Selasa, 01 Oktober 2013

Short Story About Happynes

     Alkisah pada suatu senja temaram, tampak seseoarang perempuan cantik berusia empat puluhan, berpakaian indah dan santun, turun dari mobil mewah yang ditumpangi. Dengan wajah yang tidak bahagia, dia mendatangi rumah bibinya yang berada di pinngir kota, jauh dari keramaian.
    Setelah melepas kengen, sambil menarik napas panjang, perempuan itu berkata, "Bibi,setelah anak-anak besar, saya merasa kesepian dan tidak bahagia. Saya merasakan kehidupan yang hampa dan tidak bermakna lagi."
     Sambil tersenyum bijak, tanpa berkomentar sedikitpun si bibi memanggil seorang perempuan, yang bekerja sebagai pembantu harian di rumah ini.
      "Mbak Anik. Ini keponakan ibu. Datang dari kota ingin mendengar kisah bahagia. Nah tolong diceritakan, bagaimana caranya menemukan kebahagian ? "
       Anik duduk dikursi yang ada didekat perempuan itu, lalu mulai bercerita dengan gaya bahasanya yang lugu dan sederhana. Suaranya jernih dan jelas.

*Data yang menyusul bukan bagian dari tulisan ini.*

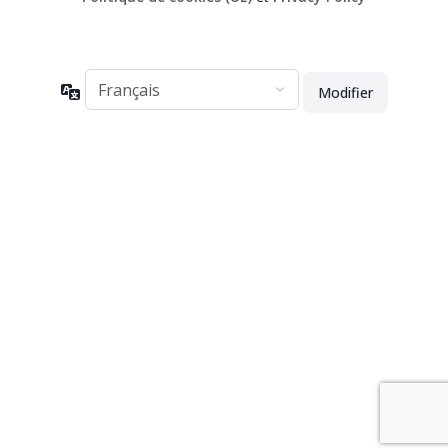
Langue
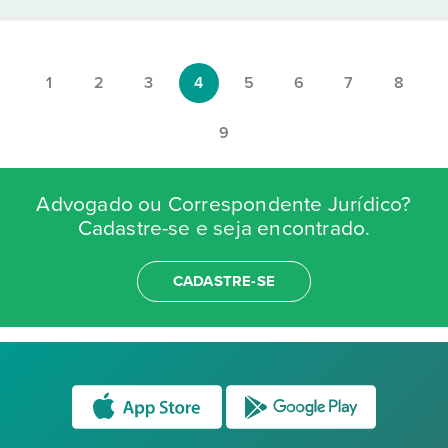
1
2
3
4
5
6
7
8
9
Advogado ou Correspondente Jurídico?
Cadastre-se e seja encontrado.
CADASTRE-SE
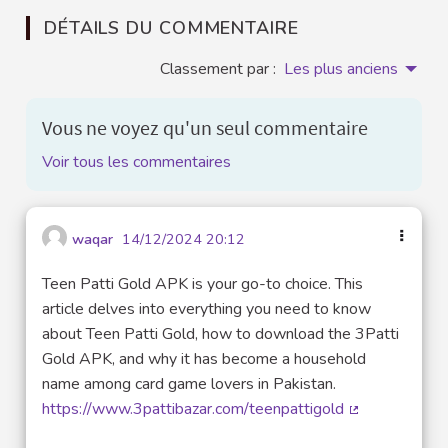
DÉTAILS DU COMMENTAIRE
Classement par :
Les plus anciens
Vous ne voyez qu'un seul commentaire
Voir tous les commentaires
waqar
14/12/2024 20:12
Teen Patti Gold APK is your go-to choice. This
article delves into everything you need to know
about Teen Patti Gold, how to download the 3Patti
Gold APK, and why it has become a household
name among card game lovers in Pakistan.
https://www.3pattibazar.com/teenpattigold
(Lien externe)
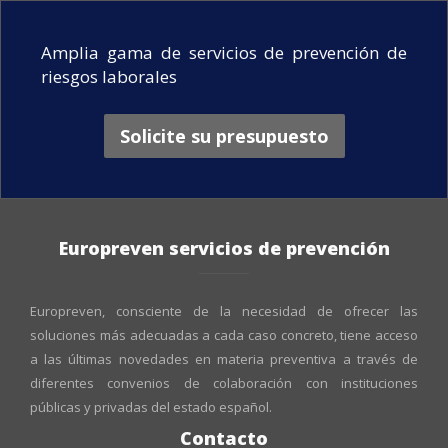
Amplia gama de servicios de prevención de
riesgos laborales
Solicite su presupuesto
Europreven servicios de prevención
Europreven, consciente de la necesidad de ofrecer las
soluciones más adecuadas a cada caso concreto, tiene acceso
a las últimas novedades en materia preventiva a través de
diferentes convenios de colaboración con instituciones
públicas y privadas del estado español.
Contacto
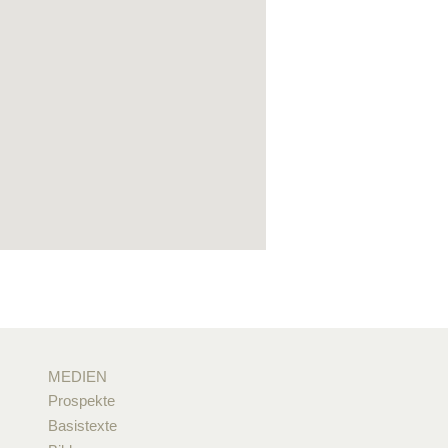
MEDIEN
Prospekte
Basistexte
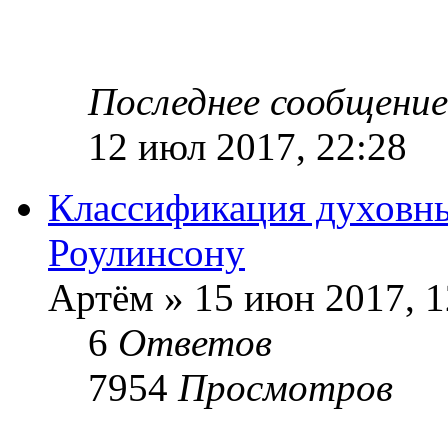
Последнее сообщени
12 июл 2017, 22:28
Классификация духовн
Роулинсону
Артём » 15 июн 2017, 1
6
Ответов
7954
Просмотров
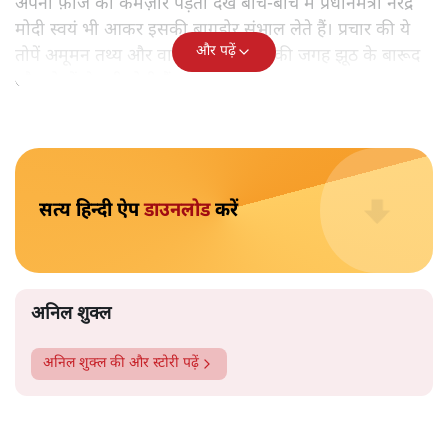
अनिल शुक्ल
प्रधानमंत्री की 6 हज़ार रुपये की सालाना किसान राहत योजना पर
नरेंद्र मोदी से लेकर पूरी बीजेपी को बड़ा रश्क़ है। इतराने वाले इस
'अहसान के बोझ' से इतर यदि केरल की तुलना की जाए तो वहाँ राज्य
सरकार धान के किसान को अनुदान स्वरुप प्रति हेक्टेअर एक फ़सल
का 55 सौ रुपये देती है।
ज्यों-ज्यों
किसान आंदोलन
अपने चरम की ओर बढ़ रहा है, केंद्र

       "Begini, Non. Saya pernah punya suami dan anak. Tetapi, suami saya meninggal karna kanker. Celakanya, tiga bulan kemudian putra tunggal saya menyusul bapaknya, meninggal ditabrak truk. Saat itu , saya tidak punya siapa pun. Saya enggak bisa tidur, engga enak makan, engga bisa tersenyum apalagi tertawa. Tiap hari selalu ada waktu untuk menangisi nasib saya yang jelek ini. Saya bahkan berpikiran untuk bunuh diri saja. Lalu suatu malam , waktu pulang kerja, seekor kucing mengikuti saya. Karna diluar dingin, saya membiarkan anak kucing itu masuk ke dalam rumah . Saya memberinya susu, yang langsung habis diminum. Anak kucing itu mengeong dan menggosok-gosokan badannya ke kaki saya. Untuk pertama kalinya dalam bulan itu, saya bisa tersenyum. Saya sendiri merasa keheranan, lalu berpikir, jika membantu seekor anak kucing saja bisa membuat saya tersenyum, mungkin melakukan sesuatu untuk orang lain bisa membuat saya bahagia. Jadi, hari berikutnya, saya membuat kue pisang dan memberikannya kepada tetangga yang sedang sakit dan tak bisa bangun dari tempat tidurnya. Dia sangat senang menerima pemberian saya dan kami pun sempat mengobrol dengan bahagia. Setiapa hari, saya mencoba berbuat baik, paling sedikit satu kali sehari berbuat baik. karna yang saya rasakan, saat melihat orang lain bahagia, saya jjuga merasa bahagia. Hari ini rasanya tidak ada orang yang bisa makan lahap dan tidur pulas seperti saya. Saya menemukan kebahagian ketika bisa membahagiakan orang lain."
     Mendengar cerita Anik, sontak perempuan kaya itu pun menangis. Ia sadar, ia punya segala sesuatu yang bisa dibeli dengan uang, tapi dia kehilangan hal-hal yang tidak bisa dibeli dengan uang, kekayaan yang ia miliki ternyata tidak mampu membuatnya bahagia.